**EXERCISE REQUIREMENTS:**
1/ Please summarize the mailing list excerpt on logical replication timeout in two sentences.
2/ According to the mailing list excerpt on logical replication timeout, which Postgres version was the patch created on top of?

**EXCERPTED TEXT:**
+===+

Re: Logical replication timeout

From: Shlok Kyal <shlok(dot)kyal(dot)oss(at)gmail(dot)com>
To: RECHTÉ Marc <marc(dot)rechte(at)meteo(dot)fr>
Cc: pgsql-hackers(at)lists(dot)postgresql(dot)org
Subject: Re: Logical replication timeout
Date: 2024-12-19 06:27:12
Message-ID: CANhcyEVbT2N-=Dwg-EENq4U=Eqf-rGf6ozfXrtvkc+jw_euYLQ@mail.gmail.com
Views: Raw Message | Whole Thread | Download mbox | Resend email
Thread:
Lists: pgsql-hackers

On Thu, 12 Dec 2024 at 19:20, RECHTÉ Marc <marc(dot)rechte(at)meteo(dot)fr> wrote:
>
> Hi,
>
> Thanks for sharing the test case.
> Unfortunately I donot have a powerful machine which would generate
> such large number of spill files. But I created a patch as per your
> suggestion in point(2) in thread [1]. Can you test with this patch on
> your machine?
>
> With this patch instead of calling unlink for every wal segment, we
> are first reading the directory and filtering the files related to our
> transaction and then unlinking those files.
> You can apply the patch on your publisher source code and check. I
> have created this patch on top of Postgres 15.6.
>
> [1]: https://www.postgresql.org/message-id/1430556325.185731745.1731484846410.JavaMail.zimbra@meteo.fr
>
>
> Thanks and Regards,
> Shlok Kyal
>
> Thanks for the parch.
>
> I tried it, but it does not compile.

+===+

**DATASET SECTION:**
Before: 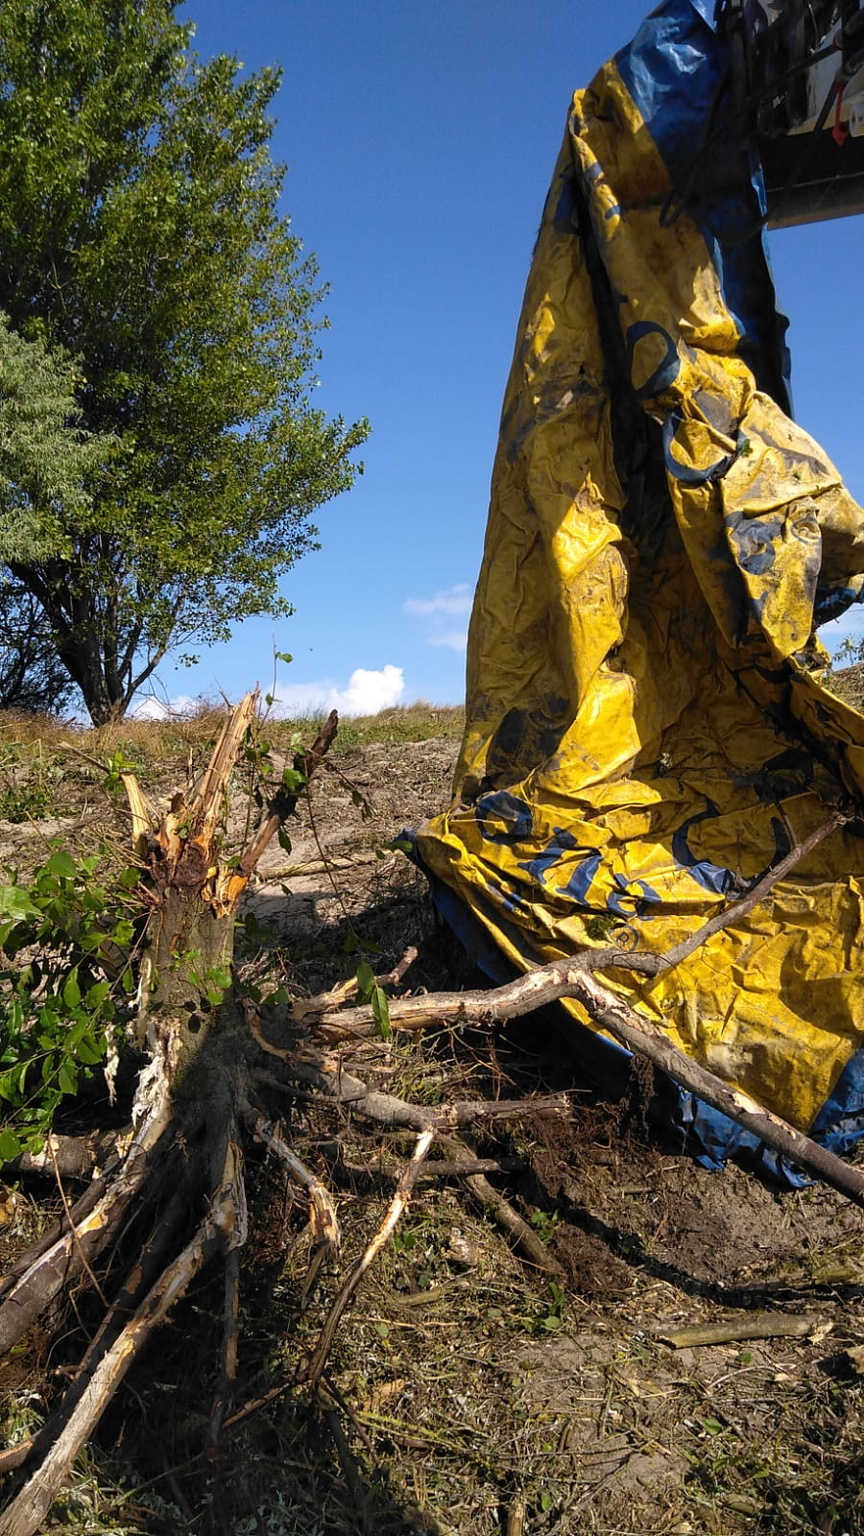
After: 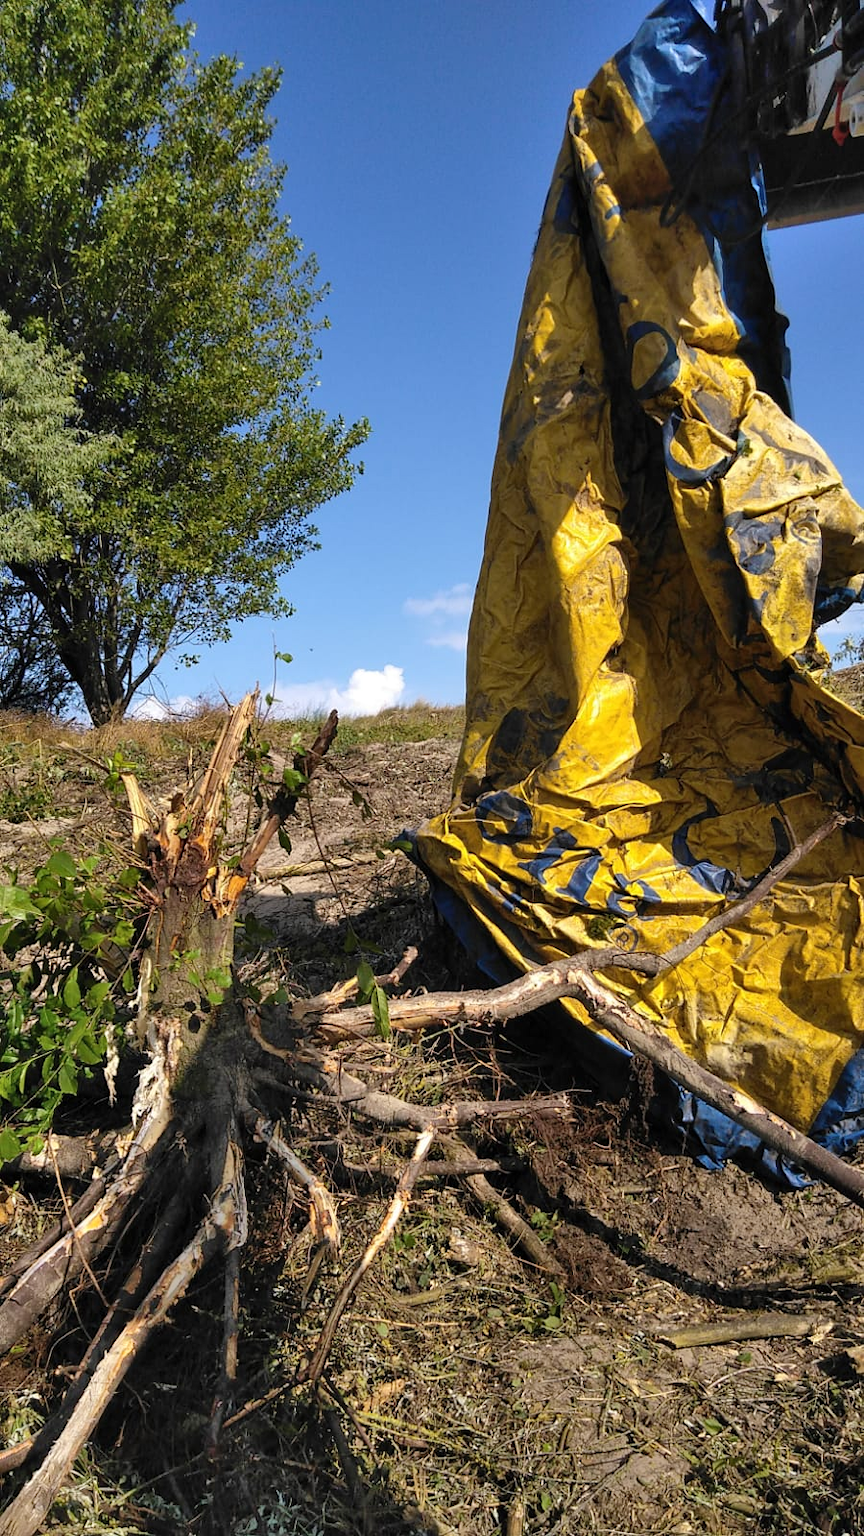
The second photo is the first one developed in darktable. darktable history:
shadows and highlights: shadows 58.46, soften with gaussian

+===+

**SOLVED TASKS:**
1/ A patch is offered that, instead of calling unlink for every WAL segment, first reads the directory, filters the files related to the transaction, and then unlinks those files; it was made on top of Postgres 15.6 and is meant to be applied to the publisher source code. The reply states that the patch was tried but does not compile.

2/ Postgres 15.6.